▸ **Excerpted text**:
::::::::::

An Italian beef sandwich, originating in Chicago, is composed of thin slices of seasoned roast beef, simmered and served  on a long French roll. The sandwich's history dates back at least to the 1930s. The bread itself is, at the diner's preference, often dipped (or double-dipped) into the juice the meat is cooked in, and the sandwich is typically topped off with Chicago-style giardiniera (called "hot") or sauteed, with green Italian sweet peppers (called "sweet").

Italian beef sandwiches are commonly found at many area hot dog stands, pizzerias and Italian-American restaurants in the Chicago area. Chicago expatriates have opened restaurants serving Italian beef in other places. In the United States, demand for the sandwich spiked with the popularity of the television show The Bear, set in a fictional Chicago restaurant.

Preparation
Italian beef is made using cuts of beef from the sirloin rear or the top/bottom round wet-roasted in broth with garlic, oregano and spices until cooked throughout. The meat is roasted at ≤ ; this results in up to a 45% reduction in weight, but also yields the sandwich's famous ‘jus’ or gravy. The beef is then cooled, sliced thin using a deli slicer, and then reintroduced to its reheated beef broth. The beef then sits in the broth, typically for hours. The inefficiency of this process, however, has started to concern many larger Italian beef producers and retailers. In response, some attempt to achieve higher yields by lowering the cooking temperature and placing the beef into food-grade polyester and nylon cook bags, which changes the outer appearance of the beef. Though this reduced time is sufficient for cooking the beef all the way through, it does not allow the jus to be harvested fully. Because traditional Italian beefs are dipped in the jus from their own roast, when this more efficient method is used, the sandwich's potency is affected. Some companies add MSG, phosphates and other additives in attempts to reach for higher yields.

::::::::::

Stored dataset items
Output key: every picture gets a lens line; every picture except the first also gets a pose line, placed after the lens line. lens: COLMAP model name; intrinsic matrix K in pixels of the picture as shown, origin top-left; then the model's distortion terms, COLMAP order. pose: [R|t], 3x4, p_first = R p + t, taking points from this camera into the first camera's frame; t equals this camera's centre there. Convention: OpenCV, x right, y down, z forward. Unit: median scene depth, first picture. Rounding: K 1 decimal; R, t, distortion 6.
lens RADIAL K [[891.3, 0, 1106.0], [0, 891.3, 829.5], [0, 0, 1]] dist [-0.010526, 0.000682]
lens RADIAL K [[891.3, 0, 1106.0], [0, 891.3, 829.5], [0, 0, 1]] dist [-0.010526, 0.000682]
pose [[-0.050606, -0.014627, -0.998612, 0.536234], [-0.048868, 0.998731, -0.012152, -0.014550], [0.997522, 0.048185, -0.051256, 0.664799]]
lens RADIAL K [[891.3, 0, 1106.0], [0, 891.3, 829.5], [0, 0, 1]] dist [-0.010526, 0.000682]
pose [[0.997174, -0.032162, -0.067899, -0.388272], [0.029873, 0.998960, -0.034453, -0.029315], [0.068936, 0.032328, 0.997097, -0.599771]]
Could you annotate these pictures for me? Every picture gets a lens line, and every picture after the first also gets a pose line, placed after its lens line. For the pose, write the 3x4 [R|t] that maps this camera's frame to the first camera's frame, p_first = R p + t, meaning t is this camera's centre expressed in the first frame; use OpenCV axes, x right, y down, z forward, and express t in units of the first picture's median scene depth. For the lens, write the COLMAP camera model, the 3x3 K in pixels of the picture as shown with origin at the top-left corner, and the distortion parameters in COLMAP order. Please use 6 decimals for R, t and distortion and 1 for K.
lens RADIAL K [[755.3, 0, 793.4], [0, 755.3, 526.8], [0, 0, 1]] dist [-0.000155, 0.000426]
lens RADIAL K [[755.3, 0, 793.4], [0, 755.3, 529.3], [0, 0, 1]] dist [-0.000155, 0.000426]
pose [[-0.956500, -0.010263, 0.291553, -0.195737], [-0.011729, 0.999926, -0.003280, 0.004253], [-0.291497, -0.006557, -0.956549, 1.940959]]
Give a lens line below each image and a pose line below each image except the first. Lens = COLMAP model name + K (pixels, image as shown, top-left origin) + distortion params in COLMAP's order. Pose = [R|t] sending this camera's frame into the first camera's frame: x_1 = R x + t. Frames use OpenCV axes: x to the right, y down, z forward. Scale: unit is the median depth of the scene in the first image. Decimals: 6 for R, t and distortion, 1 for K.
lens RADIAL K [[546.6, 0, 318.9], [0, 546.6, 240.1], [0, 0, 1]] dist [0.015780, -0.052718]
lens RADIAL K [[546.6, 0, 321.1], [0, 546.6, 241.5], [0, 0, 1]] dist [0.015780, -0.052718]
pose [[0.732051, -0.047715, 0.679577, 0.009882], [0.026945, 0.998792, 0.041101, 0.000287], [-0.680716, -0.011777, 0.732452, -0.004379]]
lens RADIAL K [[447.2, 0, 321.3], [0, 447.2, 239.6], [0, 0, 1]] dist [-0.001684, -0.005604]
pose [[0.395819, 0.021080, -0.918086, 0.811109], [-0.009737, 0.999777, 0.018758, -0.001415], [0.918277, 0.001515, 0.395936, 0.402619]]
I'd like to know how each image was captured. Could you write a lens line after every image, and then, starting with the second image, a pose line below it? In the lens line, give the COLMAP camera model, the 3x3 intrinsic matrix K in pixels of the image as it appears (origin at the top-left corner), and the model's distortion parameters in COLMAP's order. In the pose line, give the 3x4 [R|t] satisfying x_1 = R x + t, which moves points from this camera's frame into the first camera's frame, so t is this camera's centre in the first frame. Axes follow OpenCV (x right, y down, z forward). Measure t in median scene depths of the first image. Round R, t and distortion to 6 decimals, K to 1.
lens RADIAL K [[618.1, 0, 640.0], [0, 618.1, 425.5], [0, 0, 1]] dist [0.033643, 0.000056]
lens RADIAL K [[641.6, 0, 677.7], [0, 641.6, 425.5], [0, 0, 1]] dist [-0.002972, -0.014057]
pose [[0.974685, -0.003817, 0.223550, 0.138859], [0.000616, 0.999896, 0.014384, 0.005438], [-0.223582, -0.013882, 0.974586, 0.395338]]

::::::::::

▸ **Description of the task**:
Decide whether each statement agrees with the Italian beef text, answering yes or no and quoting the words of the text that settle it: 1. The sandwich's history goes back at least to the 1930s. 2. The beef is sliced before it is cooled. 3. In the United States, demand for the sandwich rose with the popularity of the television show The Bear. None of the items are needed for this work.

▸ **Task output**:
1. Yes: "The sandwich's history dates back at least to the 1930s."
2. No: "The beef is then cooled, sliced thin using a deli slicer"
3. Yes: "In the United States, demand for the sandwich spiked with the popularity of the television show The Bear"